Geometric Modeling
Course Title: Geometric Modeling
Time: 5:30 pm – 6:45 pm on Tuesday and Thursday
Location: HRBB 126
Credit Hours: 3 hours
Instructor Details
Instructor: Wenping Wang
Office: Peterson 416
Phone: 979-862-1165
E-Mail: wenping@tamu.edu
Office Hours: 4:00 pm to 5:00 pm, Tuesday and Thursday
Webpage: https://engineering.tamu.edu/cse/profiles/Wang-Wenping.html
Description
This course provides a comprehensive foundation in geometric computing and shape modeling for graduate students who study or conduct research in visual computing, including computer graphics, computer vision, computer animation, VR/ CAD/CAM, scientific data visualization, and medical imaging.
The course will introduce the basic concepts of Euclidean geometry, affine geometry, projective geometry, and differential geometry, from a computational point of view. It covers geometric representations commonly used in visual computing, including Bezier curves and surfaces, B-spline curves and surfaces, subdivision surfaces, mesh surfaces, point cloud surfaces, and implicit surfaces, as well as the emerging neural implicit surface representation.

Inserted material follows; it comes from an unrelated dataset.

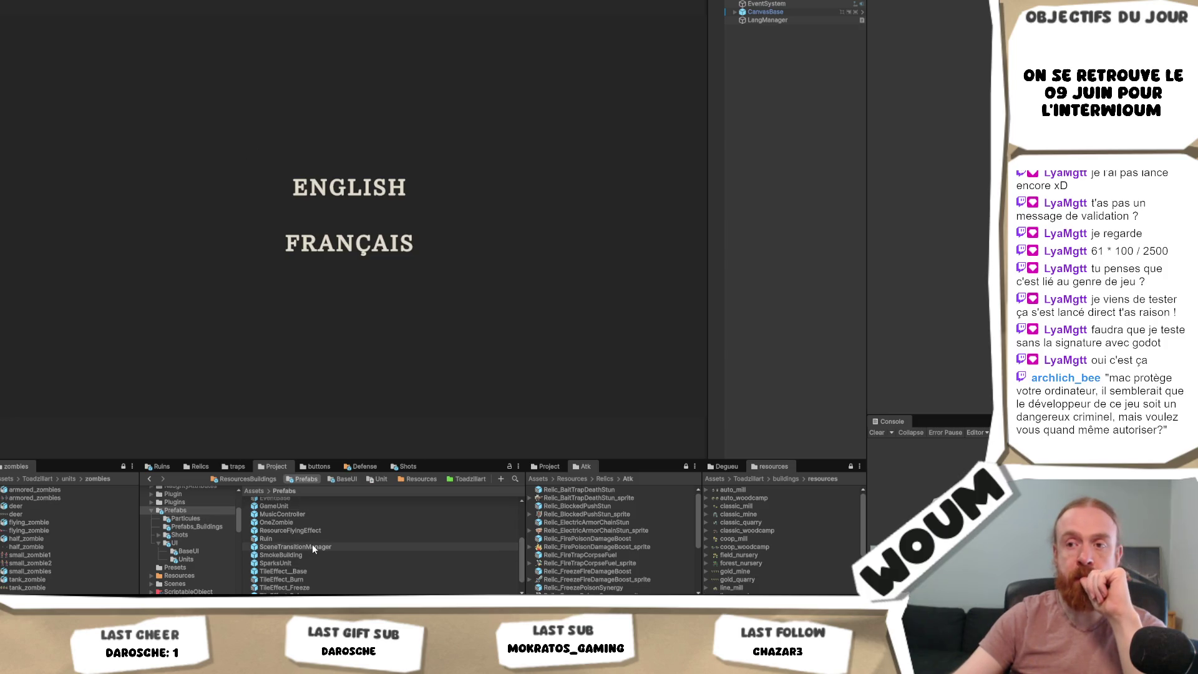
- Add a SceneTransitionManager prefab instance to the scene and enter Play mode
{"action": "left_click_drag", "start_coordinate": [793, 80], "coordinate": [795, 75]}
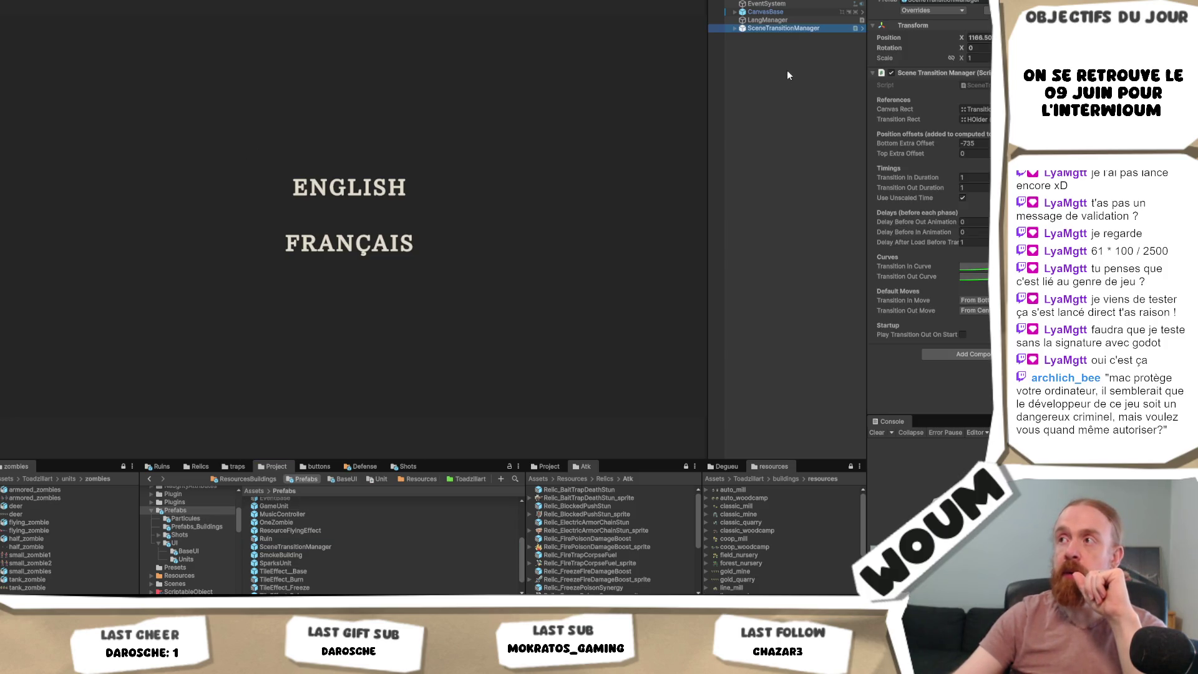
{"action": "left_click", "coordinate": [586, 87]}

This class is intended to give students both a broader understanding of geometric and solid modeling (through class discussions and homework assignments) and in-depth experience with a particular geometric modeling topic (through a course project). This class is intended to provide the background necessary for students who may be conducting research that includes a geometric modeling component. Among the specific topics to be covered:
- Euclidean, affine, and projective geometry
- Differential geometry of curves and surfaces
- Parametric and spline curves and surfaces
- Subdivision curves and surfaces
- Implicit surfaces
- Mesh surfaces and point clouds
- Fitting curves and surfaces to data points
- Voronoi diagram and Delaunay triangulation. Mesh generation
- Solid modeling paradigms and operations
- Robustness and accuracy in geometric computations
- 3D reconstruction from point clouds or 2D images
- Neural representations and rendering
Course Prerequisites
CSCE 441 (Computer Graphics) and 442 (Scientific Computing) are listed as prerequisites in the course catalog. These are not enforced requirements. While having these classes will be helpful, you should be able to do fine in the class even if you haven’t had them.
You are expected to be able to develop code in a general programming language (e.g. C++ or Python); some homework assignments may include coding components and you are expected to have significant coding in your course project.
It is assumed that you are familiar with linear algebra. Also, you should feel comfortable writing programs involving mathematical manipulation. For example, you should feel OK about writing a routine to find the determinant of a matrix, in the process of coding in a homework assignment. Some graphics (OpenGL) programming may be used, but if so, we will provide the necessary skeleton code and review/training so that those without such experience will be able to complete the work.
Course Learning Outcomes
By the end of the class, students should be able to:
- Define the major terms and concepts in geometric and solid modeling
- Determine appropriate methods for solving various geometric modeling problems
- Generate explicit or implicit curve or surface representations to fit given data points.
- Apply known algorithms to evaluating and manipulating different curve, surface, and solid representations.
- Synthesize existing research literature about a topic of current geometric interestCreate a new approach to address a geometric problem of current interest and evaluate its effectiveness.